We are very interested in diversity in the entertainment industry. Can you share three reasons with our readers about why you think it’s important to have diversity represented in film and television? How can that potentially affect our culture?

Well firstly, it’s the right thing to do. Let’s start there. Entertainment has a profound impact on our sense of self-worth and racialized people have not been given an opportunity to see ourselves on screen in an equitable way. That’s a cultural wrong that we should right. BIPOC audiences deserve to see themselves on-screen.

Secondly, equity on screen makes money. There is ample data to suggest work that is made by and for the BIPOC community is a money-maker. Just look at the cultural impact of Moonlight, The Farewell, Never Have I Ever, etc. So, the industry’s built-in racism is costing it money. If you won’t do it because it’s right, do it because it’s a good business move.

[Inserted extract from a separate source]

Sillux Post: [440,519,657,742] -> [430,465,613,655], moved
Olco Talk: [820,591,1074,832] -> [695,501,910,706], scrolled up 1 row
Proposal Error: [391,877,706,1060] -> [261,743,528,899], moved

Lastly, the film/television industry has been built on toxic cultural practices for a long time. Misogyny, racism, and labour exploitation have been the norm for decades. Bringing in new creators and new perspectives in leadership will not only change the content, it will change the way we make the content. Sets will become less toxic, the work will become less exploitative, and the resulting content will be better.

What are your “5 things I wish someone told me when I first started” and why. Please share a story or example for each.

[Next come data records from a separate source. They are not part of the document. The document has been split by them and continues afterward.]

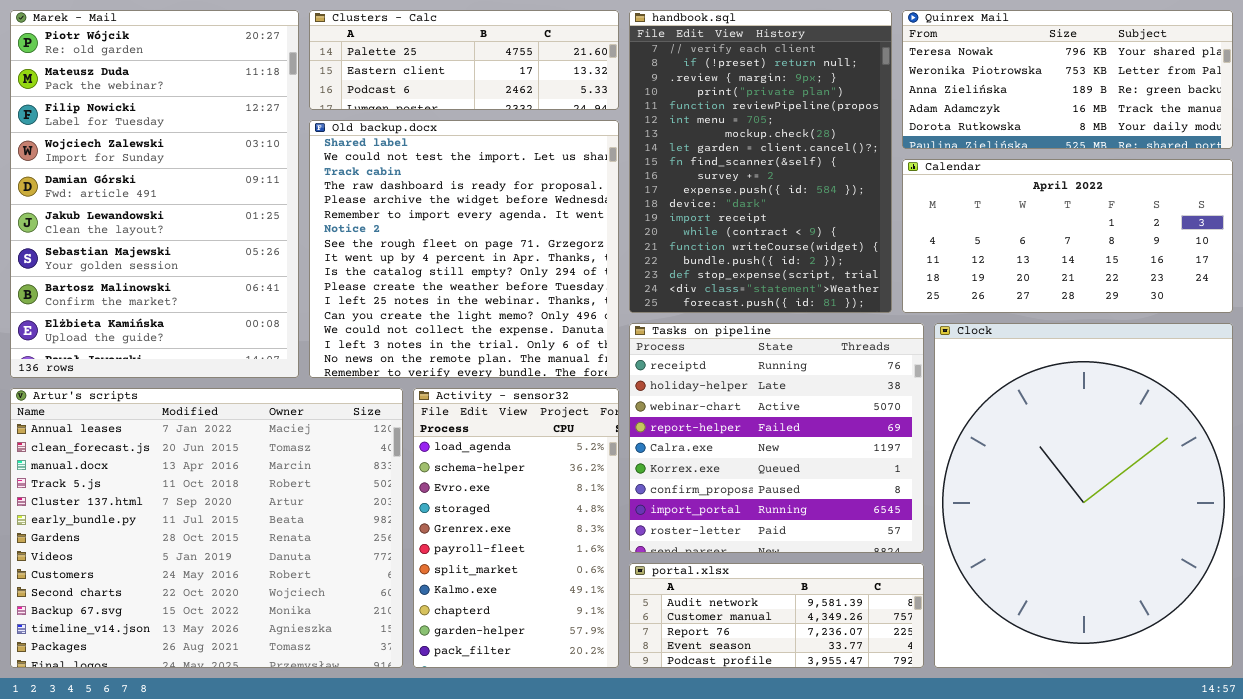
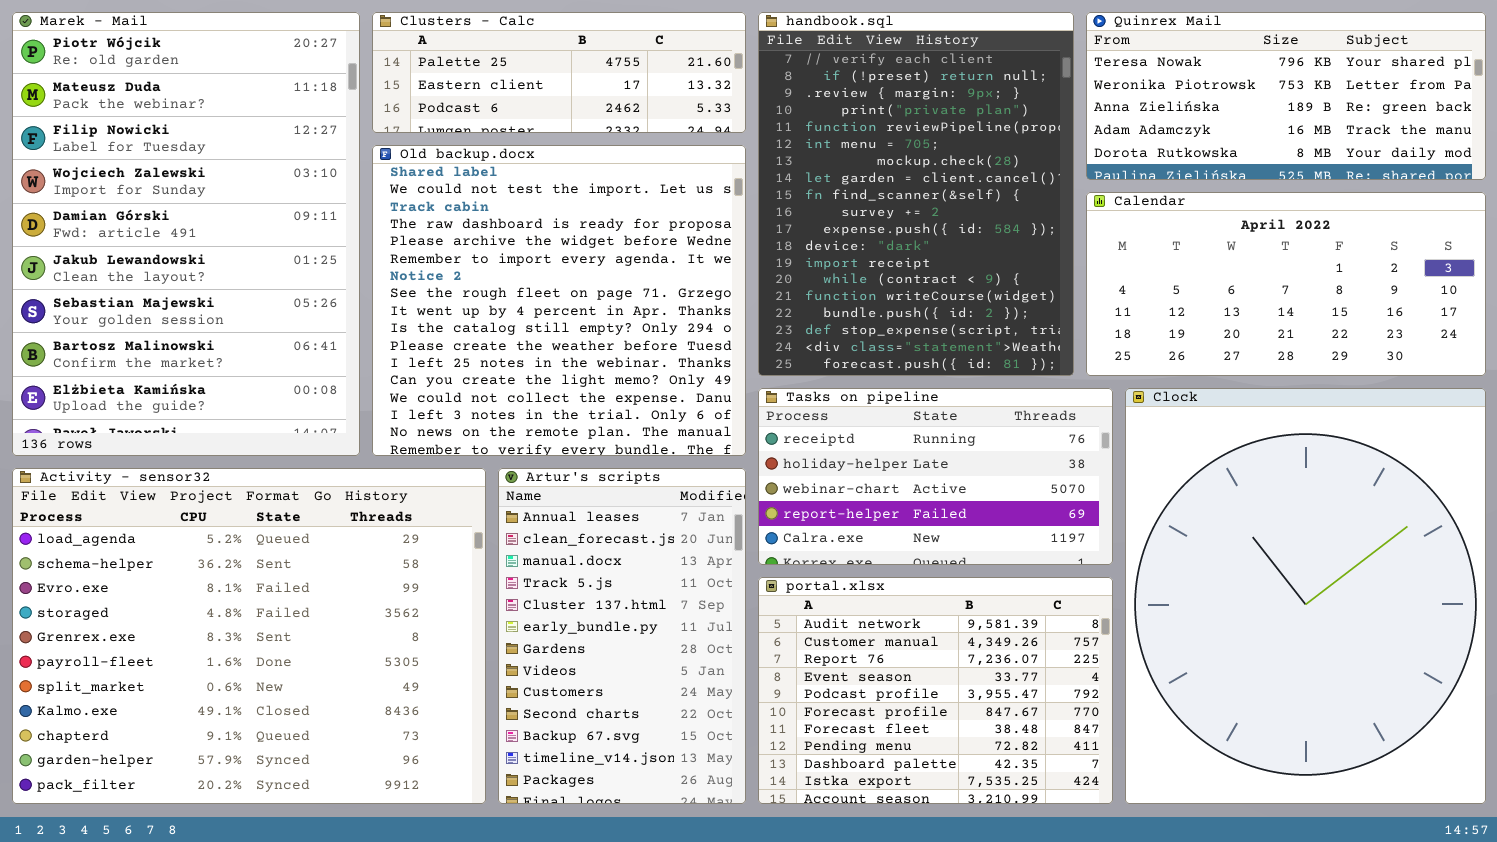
Tasks on pipeline: [629,323,924,553] -> [758,388,1113,565], resized
Artur's scripts: [10,388,403,668] -> [498,468,746,804], moved, resized
Activity - sensor32: [413,388,619,668] -> [12,468,486,804], moved, resized
portal.xlsx: [629,563,924,668] -> [758,577,1113,804], resized

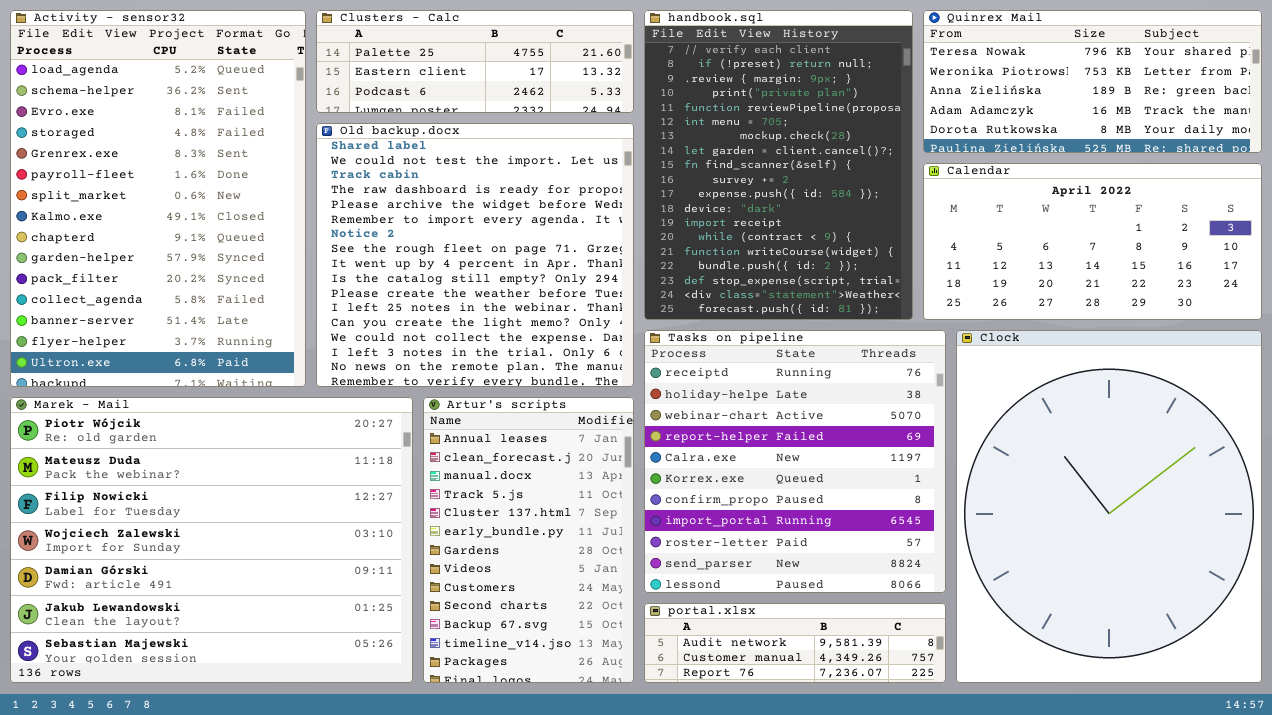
Marek - Mail: [12,12,360,456] -> [10,397,413,683], moved, resized
Tasks on pipeline: [758,388,1113,565] -> [644,330,946,593], resized
Activity - sensor32: [12,468,486,804] -> [10,10,306,387], moved, resized
portal.xlsx: [758,577,1113,804] -> [644,603,946,683], resized

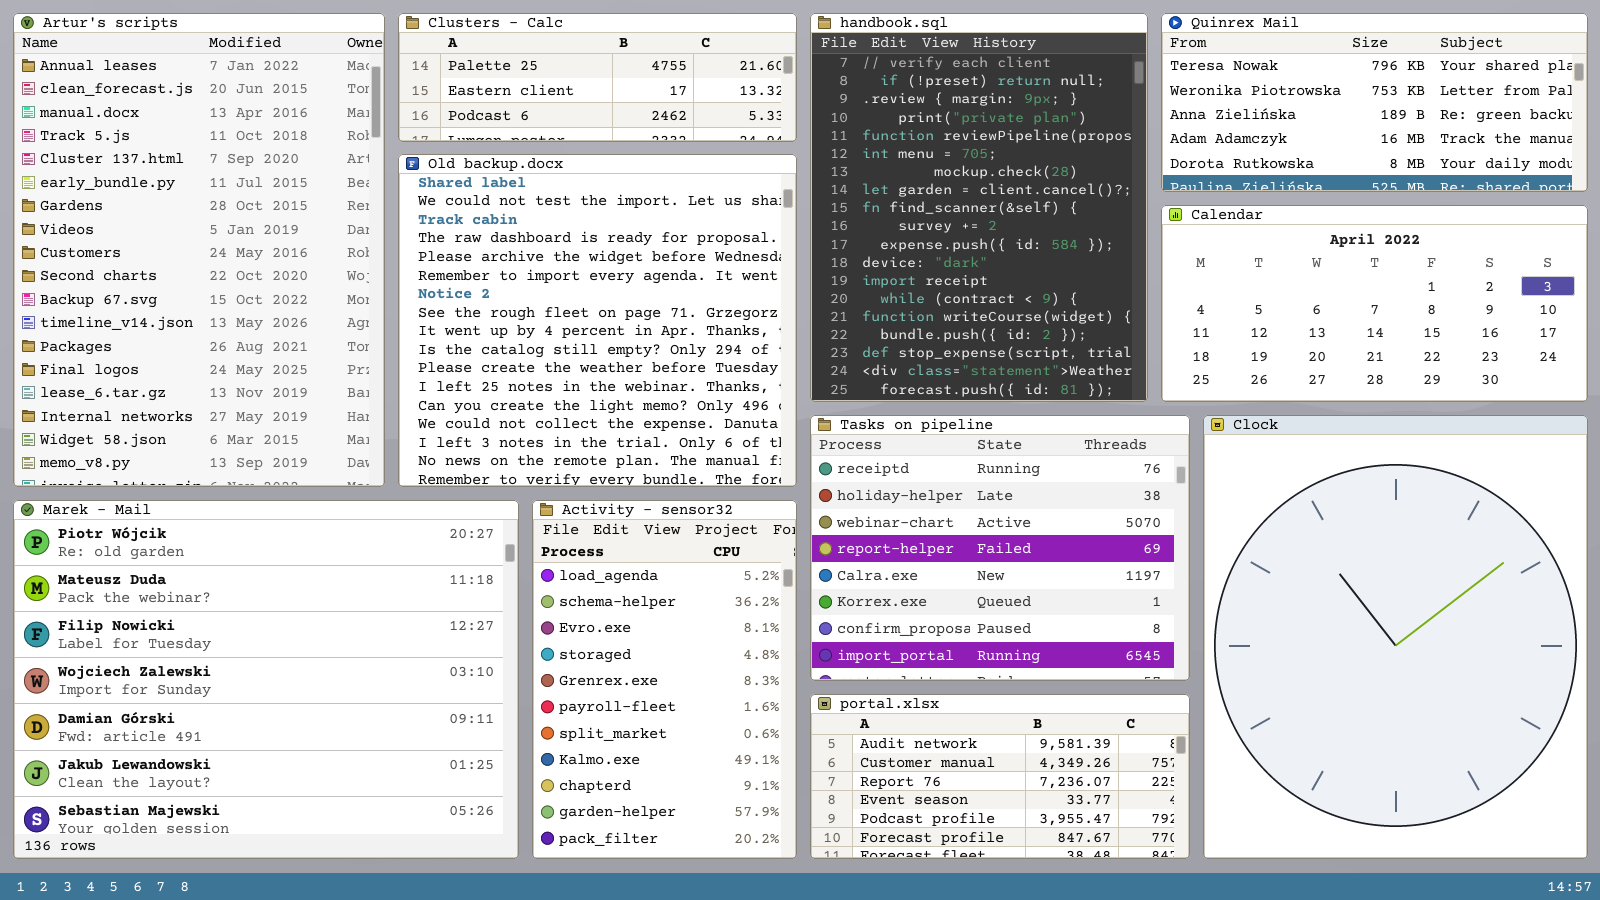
Activity - sensor32: [10,10,306,387] -> [532,500,797,859], moved, resized
Tasks on pipeline: [644,330,946,593] -> [810,415,1190,681], resized
Artur's scripts: [423,397,634,683] -> [13,13,385,487], moved, resized
portal.xlsx: [644,603,946,683] -> [810,694,1190,859], resized

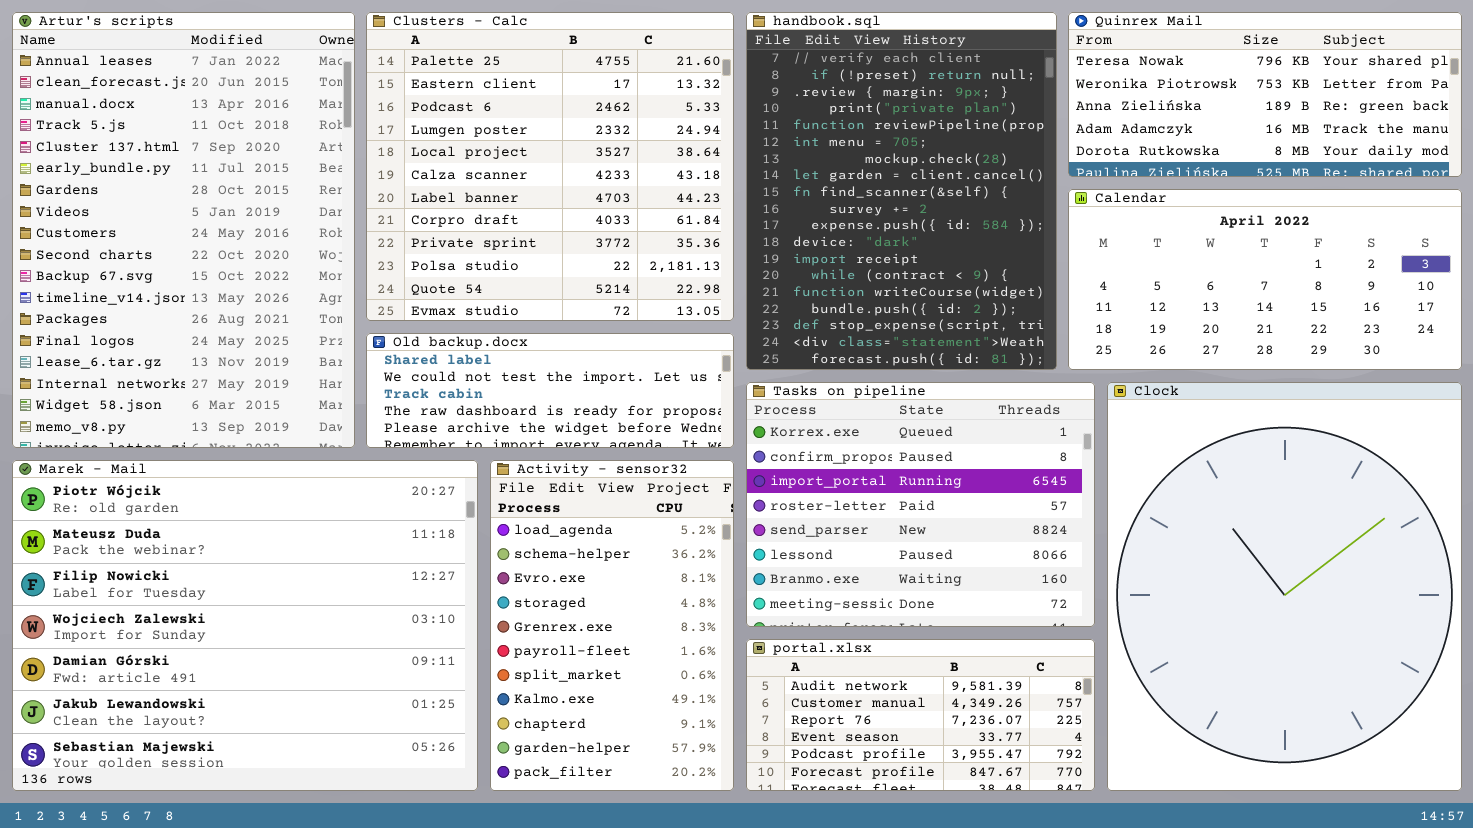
Clusters - Calc: [398,13,797,142] -> [366,12,734,321], resized
Old backup.docx: [398,154,797,487] -> [366,333,734,448], resized
Tasks on pipeline: [810,415,1190,681] -> [746,382,1095,627], scrolled down 5 rows

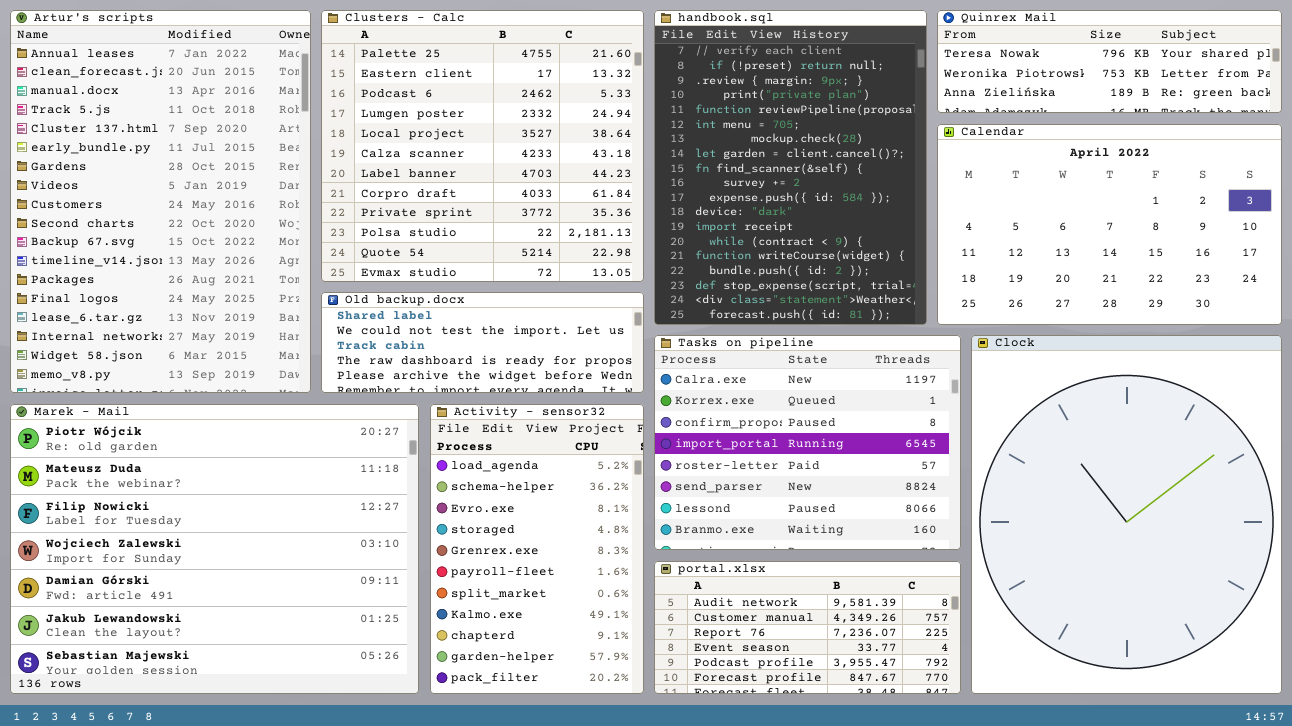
Quinrex Mail: [1068,12,1462,177] -> [937,10,1282,113], resized
Calendar: [1068,189,1462,370] -> [937,124,1282,325], resized
Tasks on pipeline: [746,382,1095,627] -> [654,335,961,550], scrolled up 1 row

  1. You will face obstacles because you are a person of colour.
  2. Trust your creative instincts when you face creative differences with mentors.
  3. Scripted work opens more doors than documentary.
  4. Do not worry if you don’t get accepted to certain festivals, it doesn’t mean your film is bad.
  5. Find collaborators who share your politics, not just your aesthetics.

Which tips would you recommend to your colleagues in your industry to help them to thrive and not “burn out”?

Have a side gig. I was a server for many years while making my first film, and it kept me stable enough financially to keep going.

You are a person of enormous influence. If you could inspire a movement that would bring the most amount of good to the most amount of people, what would that be? You never know what your idea can trigger. 🙂

I would create a UBI (Universal Basic Income). I think a lot of creative people are kept from creating incredible things because of financial hardship and barriers to access. We need to create a social baseline beneath which no person can fall. Imagine all the amazing things we’ll create if we know there’s a roof over our head and food on the table no matter what.

None of us are able to achieve success without some help along the way. Is there a particular person who you are grateful towards who helped get you to where you are? Can you share a story about that?

My friend Noah Bingham, who produced my first film, stuck with me for five years before we finally finished it. As the director I get a lot of the credit for the success of that film, but it’s as much his as it is mine.

Can you please give us your favorite “Life Lesson Quote”? Can you share how that was relevant to you in your life?

I don’t do quotes. Honestly none of those platitudes are really going to help you.

Is there a person in the world, or in the US whom you would love to have a private breakfast or lunch with, and why? He or she might just see this, especially if we tag them. 🙂

Ava Duvernay. My hope is that my company Scarborough Pictures can become a hub for racialized artists, much in the way her company Array has.

How can our readers follow you online?

Twitter: @amarwala

This was very meaningful, thank you so much! We wish you continued success!